Helen reached inside her dress and scratched beneath the damp straps of her underclothes, then straightened her skirt and examined again the basket on the porch, a late supper to take to the men in the field: cold chicken from last night’s meal, leftover boiled potatoes dressed in onion and vinegar, bread and pickles, thick slices of cream kuchen. A fresh jug of water still cool from the well. It was not a large meal, certainly. She could not bring herself to cook, particularly meat, the sickness hanging with her all day now, the mysterious, impossible weight of the new life in her resting like a stone, heavy and yet precarious too, as if it could topple her, again—a dangerous illusion, that weight, with its suggestion of perfect solidity, a subtle, as-yet-formless permanence. It would be easy to be lulled into false security, infallibility. She had made that mistake before.

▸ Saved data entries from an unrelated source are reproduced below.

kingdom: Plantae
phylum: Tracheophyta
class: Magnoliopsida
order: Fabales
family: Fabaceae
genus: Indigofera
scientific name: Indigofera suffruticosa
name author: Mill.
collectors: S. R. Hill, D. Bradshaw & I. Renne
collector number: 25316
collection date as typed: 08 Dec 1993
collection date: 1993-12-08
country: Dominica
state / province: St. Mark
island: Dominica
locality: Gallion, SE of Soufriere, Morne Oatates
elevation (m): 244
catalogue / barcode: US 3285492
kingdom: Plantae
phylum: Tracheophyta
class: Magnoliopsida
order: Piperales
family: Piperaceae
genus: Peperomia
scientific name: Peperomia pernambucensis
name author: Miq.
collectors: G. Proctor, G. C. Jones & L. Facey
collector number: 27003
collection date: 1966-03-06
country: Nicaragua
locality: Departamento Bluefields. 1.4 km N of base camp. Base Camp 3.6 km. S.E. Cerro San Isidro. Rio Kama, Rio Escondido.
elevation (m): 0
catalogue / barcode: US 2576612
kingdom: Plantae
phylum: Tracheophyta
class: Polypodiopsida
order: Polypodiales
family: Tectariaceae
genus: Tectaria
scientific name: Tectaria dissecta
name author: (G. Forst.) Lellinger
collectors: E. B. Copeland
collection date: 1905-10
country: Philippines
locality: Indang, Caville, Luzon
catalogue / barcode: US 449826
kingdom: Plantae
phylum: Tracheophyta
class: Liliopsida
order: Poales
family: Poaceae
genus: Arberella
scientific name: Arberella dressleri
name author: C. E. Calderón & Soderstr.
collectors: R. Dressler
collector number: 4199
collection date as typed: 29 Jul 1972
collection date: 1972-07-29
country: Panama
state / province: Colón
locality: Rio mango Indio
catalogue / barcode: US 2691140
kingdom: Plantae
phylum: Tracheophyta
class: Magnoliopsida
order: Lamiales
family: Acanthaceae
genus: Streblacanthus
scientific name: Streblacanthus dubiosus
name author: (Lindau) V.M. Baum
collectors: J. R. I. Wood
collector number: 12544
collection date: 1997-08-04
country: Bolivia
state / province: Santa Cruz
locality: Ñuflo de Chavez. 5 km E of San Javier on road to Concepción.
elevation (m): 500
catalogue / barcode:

But this time would be different, that is what she told herself. She would not work so hard. She would do only what needed to be done, nothing extra. She and Stolanus had agreed, and to hell with the tongues that would wag should they find her in the middle of the afternoon stretched out in bed with dishes in the wash basin and dirty clothes piled up in the corner and even the breakfast table yet to be wiped. She would rest more. She would eat well, as much as she could keep down. What else could she do?